Originally, the schema included a 1:1 column duplication in filters and data, such that a join could be accomplished with filters.col3 = data.col3 or by a ranged comparison. The problem is I know have over 1000 filters I'd like to track in the filters table and apply against the data table.

Tried some googling but not sure how to phrase this type of question. I know I could just form the queries in an external language, but I'd like to execute this in pure SQL/PostgreSQL if possible.

1

There are 1 answers

0
Erwin Brandstetter On BEST ANSWER

You need dynamic SQL for that.

Add a surrogate PK to your table for several reasons, one of which being a stable sort order for filters within the same group. Another: always add a PK.

CREATE TABLE filter (
   filter_id serial PRIMARY KEY  -- add surrogate PK
 , filter_grp int NOT NULL
 , name   text NOT NULL
 , range  numrange NOT NULL
);

This function does it all:

CREATE OR REPLACE FUNCTION f_get_data(_filter_grp int)
  RETURNS SETOF data AS
$func$
DECLARE
   _where text;
   _arr   numrange[];
BEGIN

SELECT string_agg(name || ' <@ $1[' || rn || ']', ' AND ') -- AND?
      ,array_agg(range)
INTO   _where, _arr
FROM  (
   SELECT name, range
         ,row_number() OVER (ORDER BY filter_id) AS rn
   FROM   filter
   WHERE  filter_grp = _filter_grp
   ORDER  BY filter_id
   ) sub;

-- RAISE NOTICE '%', 'SELECT * FROM data WHERE ' || _where;
RETURN QUERY EXECUTE 'SELECT * FROM data WHERE ' || _where
USING  _arr;

END
$func$ LANGUAGE plpgsql;

Call:

SELECT * FROM f_get_data(99);

This builds and executes a query of the form:

SELECT * FROM data
WHERE  value1 <@'[45,90]'::numrange
AND    value2 <@'[15,50]'::numrange;

SQL Fiddle.

Explain

  • SELECT * FROM data can conveniently be coupled with SETOF data as return type of the function.

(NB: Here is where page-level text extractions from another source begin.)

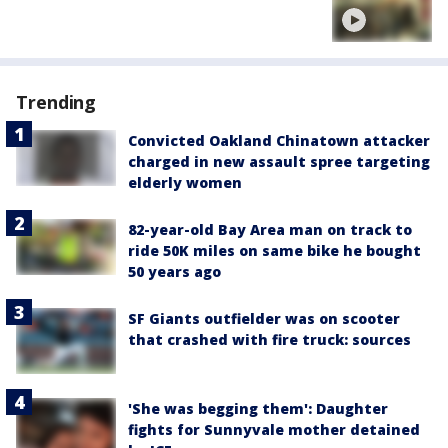
Trending
Convicted Oakland Chinatown attacker
charged in new assault spree targeting
elderly women
82-year-old Bay Area man on track to
ride 50K miles on same bike he bought
50 years ago
SF Giants outfielder was on scooter
that crashed with fire truck: sources
'She was begging them': Daughter
fights for Sunnyvale mother detained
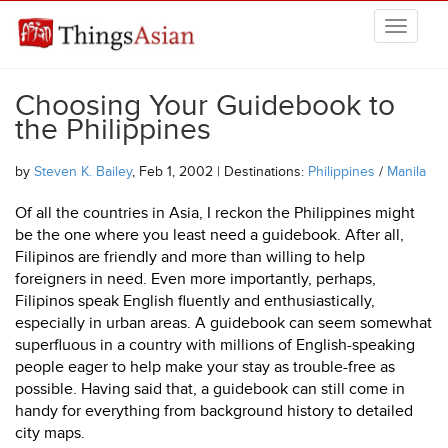
Skip to main content
THINGSASIAN
Choosing Your Guidebook to
the Philippines
by
Steven K. Bailey
, Feb 1, 2002 | Destinations:
Philippines
/
Manila
Of all the countries in Asia, I reckon the Philippines might
be the one where you least need a guidebook. After all,
Filipinos are friendly and more than willing to help
foreigners in need. Even more importantly, perhaps,
Filipinos speak English fluently and enthusiastically,
especially in urban areas. A guidebook can seem somewhat
superfluous in a country with millions of English-speaking
people eager to help make your stay as trouble-free as
possible. Having said that, a guidebook can still come in
handy for everything from background history to detailed
city maps.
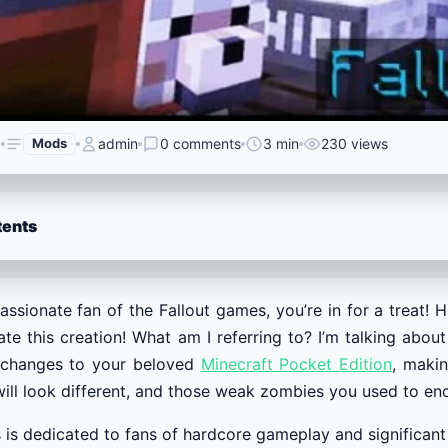
6
Mods
admin
0 comments
3 min
230 views
tents
passionate fan of the Fallout games, you’re in for a treat! 
te this creation! What am I referring to? I’m talking abou
 changes to your beloved
Minecraft Pocket Edition
, maki
ill look different, and those weak zombies you used to enco
is is dedicated to fans of hardcore gameplay and significant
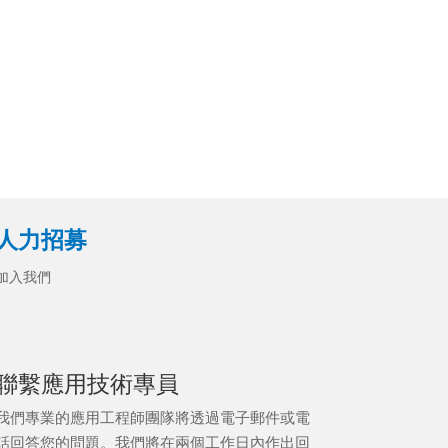
人力招募
加入我們
聯繫應用技術專員
我們專業的應用工程師團隊將透過電子郵件或電
話回答您的問題。我們將在兩個工作日內作出回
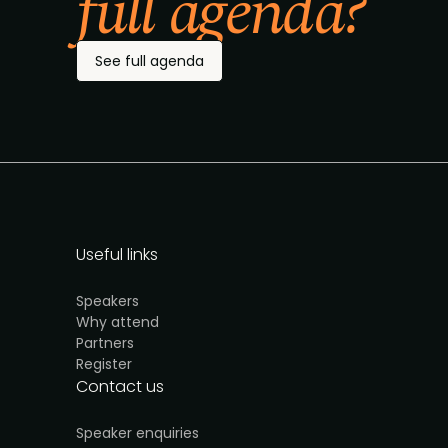
full agenda?
See full agenda
Useful links
Speakers
Why attend
Partners
Register
Contact us
Speaker enquiries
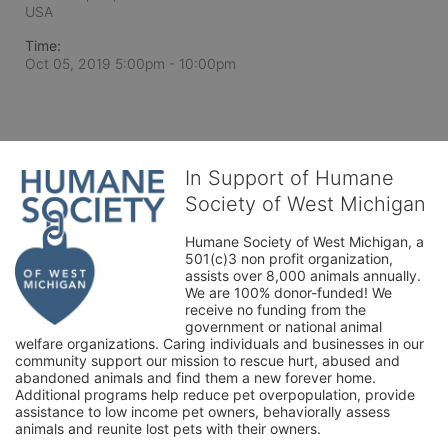
USA
Time:
Oct 05, 2019 5:00pm
- 10:00pm
In Support of Humane
Society of West Michigan
Humane Society of West Michigan, a 
501(c)3 non profit organization, 
assists over 8,000 animals annually. 
We are 100% donor-funded! We 
receive no funding from the 
government or national animal 
welfare organizations. Caring individuals and businesses in our 
community support our mission to rescue hurt, abused and 
abandoned animals and find them a new forever home. 
Additional programs help reduce pet overpopulation, provide 
assistance to low income pet owners, behaviorally assess 
animals and reunite lost pets with their owners. 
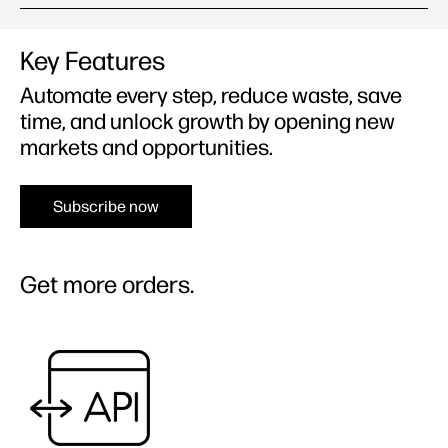
Key Features
Automate every step, reduce waste, save
time, and unlock growth by opening new
markets and opportunities.
Subscribe now
Get more orders.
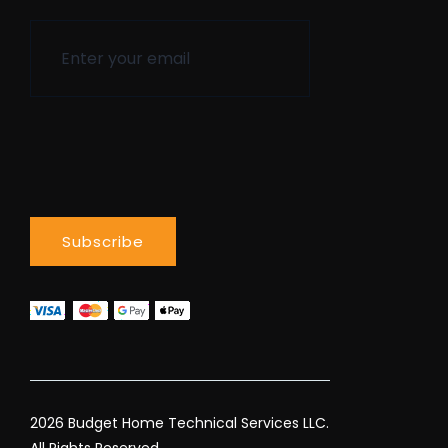
2026 Budget Home Technical Services LLC.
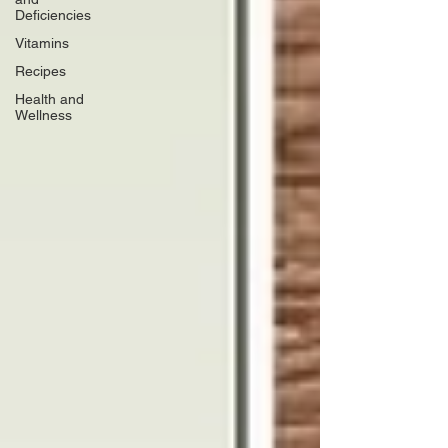
Deficiencies
Vitamins
Recipes
Health and
Wellness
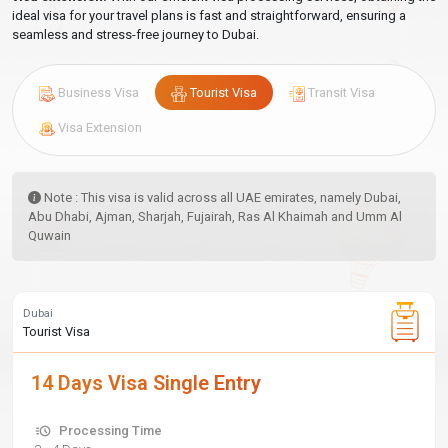
ideal visa for your travel plans is fast and straightforward, ensuring a
seamless and stress-free journey to Dubai.
Business Visa
Tourist Visa
Transit Visa
Visa Extension
Note : This visa is valid across all UAE emirates, namely Dubai,
Abu Dhabi, Ajman, Sharjah, Fujairah, Ras Al Khaimah and Umm Al
Quwain
Dubai
Tourist Visa
14 Days Visa Single Entry
Processing Time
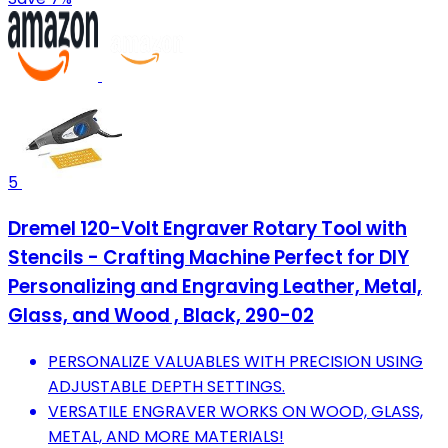
5
Dremel 120-Volt Engraver Rotary Tool with
Stencils - Crafting Machine Perfect for DIY
Personalizing and Engraving Leather, Metal,
Glass, and Wood , Black, 290-02
PERSONALIZE VALUABLES WITH PRECISION USING
ADJUSTABLE DEPTH SETTINGS.
VERSATILE ENGRAVER WORKS ON WOOD, GLASS,
METAL, AND MORE MATERIALS!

  • Avoid converting values to text and back when building the query string. Instead provide values with the USING clause, and use $n placeholders in the query sting for EXECUTE.
    In this particular case, the number of values is also dynamic. We can dodge the bullet by using array indices which automatically correspond to the position of the value in the aggregated array.